Book Description
Secondhand. Very good condition. Minor wear to book corners and edges. Dust jacket has some light creasing at edges and spine. Interior and binding are still excellent.
Of all the Australians who fought in the Second World War, none saw more action or endured so much of its hardship and horror as the crew of the cruiser HMAS Perth.
Most were young - many were still teenagers - from cities and towns, villages and farms across Australia. In three tumultuous years, they did battle with the forces of Nazi Germany, Fascist Italy, the Vichy French and, finally, the Imperial Japanese Navy.
They were nearly lost in a hurricane in the Atlantic. In the Mediterranean, in 1941 they were bombed by the Luftwaffe and the Italian Air Force for months on end until, ultimately, during the disastrous evacuation of the Australian army from Crete, their ship took a direct hit and thirteen men were killed.

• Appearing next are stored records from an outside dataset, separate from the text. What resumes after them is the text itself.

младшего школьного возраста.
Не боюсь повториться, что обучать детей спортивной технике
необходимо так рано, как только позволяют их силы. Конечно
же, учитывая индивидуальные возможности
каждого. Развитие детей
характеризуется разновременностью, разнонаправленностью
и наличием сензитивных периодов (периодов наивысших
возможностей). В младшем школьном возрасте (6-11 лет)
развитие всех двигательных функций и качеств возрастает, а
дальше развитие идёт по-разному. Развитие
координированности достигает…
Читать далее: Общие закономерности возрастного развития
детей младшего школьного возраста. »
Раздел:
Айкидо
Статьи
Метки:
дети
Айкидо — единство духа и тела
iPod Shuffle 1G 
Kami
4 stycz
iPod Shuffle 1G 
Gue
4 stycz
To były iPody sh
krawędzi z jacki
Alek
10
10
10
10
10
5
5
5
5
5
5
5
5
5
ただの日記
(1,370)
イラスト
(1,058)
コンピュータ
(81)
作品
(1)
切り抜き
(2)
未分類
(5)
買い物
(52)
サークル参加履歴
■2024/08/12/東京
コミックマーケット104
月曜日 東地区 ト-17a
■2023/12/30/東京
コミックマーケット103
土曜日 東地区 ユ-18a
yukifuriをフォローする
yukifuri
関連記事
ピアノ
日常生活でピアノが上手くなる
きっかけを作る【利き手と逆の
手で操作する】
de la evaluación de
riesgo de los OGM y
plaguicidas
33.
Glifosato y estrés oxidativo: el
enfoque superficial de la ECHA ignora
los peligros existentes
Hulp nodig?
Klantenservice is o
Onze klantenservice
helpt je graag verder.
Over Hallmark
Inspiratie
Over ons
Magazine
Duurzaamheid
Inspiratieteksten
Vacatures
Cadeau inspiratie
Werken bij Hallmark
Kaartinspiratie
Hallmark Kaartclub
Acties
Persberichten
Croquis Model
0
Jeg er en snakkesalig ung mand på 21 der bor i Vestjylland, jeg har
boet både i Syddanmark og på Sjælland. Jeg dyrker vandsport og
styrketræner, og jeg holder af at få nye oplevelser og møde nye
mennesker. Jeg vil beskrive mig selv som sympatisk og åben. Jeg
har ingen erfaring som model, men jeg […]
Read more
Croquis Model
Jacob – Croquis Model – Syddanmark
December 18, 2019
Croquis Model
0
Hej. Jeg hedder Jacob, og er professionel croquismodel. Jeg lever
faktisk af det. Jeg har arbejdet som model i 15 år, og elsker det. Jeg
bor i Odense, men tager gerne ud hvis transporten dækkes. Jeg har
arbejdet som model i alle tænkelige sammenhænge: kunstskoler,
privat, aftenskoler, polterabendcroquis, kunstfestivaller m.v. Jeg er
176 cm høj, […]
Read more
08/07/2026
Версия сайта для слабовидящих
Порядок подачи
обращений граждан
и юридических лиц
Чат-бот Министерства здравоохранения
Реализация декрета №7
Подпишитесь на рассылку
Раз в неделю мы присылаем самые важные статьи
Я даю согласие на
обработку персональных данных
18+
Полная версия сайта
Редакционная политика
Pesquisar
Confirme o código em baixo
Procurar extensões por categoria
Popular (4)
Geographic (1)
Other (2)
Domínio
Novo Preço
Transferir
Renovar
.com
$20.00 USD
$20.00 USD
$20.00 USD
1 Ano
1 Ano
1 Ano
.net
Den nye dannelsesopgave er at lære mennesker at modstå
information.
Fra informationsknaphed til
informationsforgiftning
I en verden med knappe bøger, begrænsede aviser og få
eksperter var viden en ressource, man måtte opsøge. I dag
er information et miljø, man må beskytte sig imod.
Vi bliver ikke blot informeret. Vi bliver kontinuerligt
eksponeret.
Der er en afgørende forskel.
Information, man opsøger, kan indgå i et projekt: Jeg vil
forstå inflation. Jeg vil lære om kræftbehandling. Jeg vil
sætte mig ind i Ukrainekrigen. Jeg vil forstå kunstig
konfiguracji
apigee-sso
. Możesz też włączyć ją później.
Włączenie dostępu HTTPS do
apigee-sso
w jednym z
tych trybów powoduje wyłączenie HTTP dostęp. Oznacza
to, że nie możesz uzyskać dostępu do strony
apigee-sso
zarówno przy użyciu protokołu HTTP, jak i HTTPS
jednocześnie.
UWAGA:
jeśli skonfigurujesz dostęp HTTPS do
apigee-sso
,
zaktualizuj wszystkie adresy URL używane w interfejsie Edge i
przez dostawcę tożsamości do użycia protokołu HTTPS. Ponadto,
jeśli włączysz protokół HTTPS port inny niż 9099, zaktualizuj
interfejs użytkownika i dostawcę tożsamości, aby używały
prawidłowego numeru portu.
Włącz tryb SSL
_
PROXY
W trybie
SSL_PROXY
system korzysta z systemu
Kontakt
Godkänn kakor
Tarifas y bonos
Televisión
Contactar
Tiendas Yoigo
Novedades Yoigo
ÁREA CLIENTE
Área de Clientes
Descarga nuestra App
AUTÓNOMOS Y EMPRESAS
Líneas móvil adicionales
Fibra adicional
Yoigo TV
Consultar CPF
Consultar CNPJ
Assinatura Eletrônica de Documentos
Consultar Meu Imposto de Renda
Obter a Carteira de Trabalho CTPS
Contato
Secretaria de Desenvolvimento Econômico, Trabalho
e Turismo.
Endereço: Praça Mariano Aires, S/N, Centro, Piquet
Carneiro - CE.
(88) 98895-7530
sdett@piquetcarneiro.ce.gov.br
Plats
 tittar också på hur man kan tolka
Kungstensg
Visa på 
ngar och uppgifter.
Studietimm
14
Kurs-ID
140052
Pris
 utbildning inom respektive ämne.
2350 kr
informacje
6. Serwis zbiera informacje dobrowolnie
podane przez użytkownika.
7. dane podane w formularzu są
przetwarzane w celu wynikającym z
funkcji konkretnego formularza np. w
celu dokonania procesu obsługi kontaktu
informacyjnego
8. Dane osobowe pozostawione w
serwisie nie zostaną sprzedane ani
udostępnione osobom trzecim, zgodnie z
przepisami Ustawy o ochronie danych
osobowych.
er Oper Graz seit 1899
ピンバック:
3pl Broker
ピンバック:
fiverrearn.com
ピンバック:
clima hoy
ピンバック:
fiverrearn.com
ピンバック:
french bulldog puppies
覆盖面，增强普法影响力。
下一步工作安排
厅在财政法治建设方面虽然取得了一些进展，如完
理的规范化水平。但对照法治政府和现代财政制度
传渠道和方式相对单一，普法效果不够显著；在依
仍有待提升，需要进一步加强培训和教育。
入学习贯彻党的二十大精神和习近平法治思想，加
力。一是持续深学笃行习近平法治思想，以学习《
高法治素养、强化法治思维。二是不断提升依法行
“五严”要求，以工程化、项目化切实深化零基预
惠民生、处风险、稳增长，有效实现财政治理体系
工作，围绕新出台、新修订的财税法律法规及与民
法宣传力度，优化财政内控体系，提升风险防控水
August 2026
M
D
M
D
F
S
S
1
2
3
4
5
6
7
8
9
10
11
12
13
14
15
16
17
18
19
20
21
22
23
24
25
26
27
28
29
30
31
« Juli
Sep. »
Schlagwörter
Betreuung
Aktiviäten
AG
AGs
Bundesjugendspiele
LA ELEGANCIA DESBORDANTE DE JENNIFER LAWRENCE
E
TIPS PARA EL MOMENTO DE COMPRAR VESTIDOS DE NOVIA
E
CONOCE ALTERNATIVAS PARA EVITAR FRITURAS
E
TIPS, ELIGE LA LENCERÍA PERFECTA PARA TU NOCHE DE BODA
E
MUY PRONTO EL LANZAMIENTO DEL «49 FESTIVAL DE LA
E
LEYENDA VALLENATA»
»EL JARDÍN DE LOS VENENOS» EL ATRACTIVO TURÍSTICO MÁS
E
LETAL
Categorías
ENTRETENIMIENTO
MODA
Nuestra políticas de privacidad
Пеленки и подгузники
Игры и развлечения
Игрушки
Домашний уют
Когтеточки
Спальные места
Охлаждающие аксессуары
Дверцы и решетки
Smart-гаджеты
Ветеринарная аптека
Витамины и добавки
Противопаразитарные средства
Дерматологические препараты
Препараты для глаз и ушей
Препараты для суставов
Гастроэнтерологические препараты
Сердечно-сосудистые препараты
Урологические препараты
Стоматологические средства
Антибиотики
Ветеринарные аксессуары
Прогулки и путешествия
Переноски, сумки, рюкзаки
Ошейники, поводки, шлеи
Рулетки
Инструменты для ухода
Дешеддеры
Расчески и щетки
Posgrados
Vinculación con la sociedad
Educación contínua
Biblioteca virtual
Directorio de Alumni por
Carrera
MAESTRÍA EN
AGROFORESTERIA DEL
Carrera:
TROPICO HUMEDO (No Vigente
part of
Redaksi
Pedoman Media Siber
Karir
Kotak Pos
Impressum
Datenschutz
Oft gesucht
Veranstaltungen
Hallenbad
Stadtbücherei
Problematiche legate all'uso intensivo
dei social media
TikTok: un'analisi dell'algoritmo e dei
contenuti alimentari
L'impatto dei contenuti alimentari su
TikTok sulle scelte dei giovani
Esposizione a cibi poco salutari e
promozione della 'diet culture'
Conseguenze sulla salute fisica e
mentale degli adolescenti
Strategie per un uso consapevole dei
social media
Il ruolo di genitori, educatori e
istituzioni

After the fall of Singapore in 1942, HMAS Perth was hurled into the forlorn campaign to stem the Japanese advance towards Australia. Off the coast of Java in March that year, she met an overwhelming enemy naval force. Firing until her ammunition literally ran out, she was sunk with the loss of 353 of her crew, including her much-loved captain and the Royal Australian Navy’s finest fighting sailor, "Hardover" Hec Waller.
Another 328 men were taken into Japanese captivity, most to become slave labourers in the infinite hell of the Burma-Thai railway. Many died there, victims of unspeakable atrocity. Only 218 men, less than a third of her crew, survived to return home at war’s end.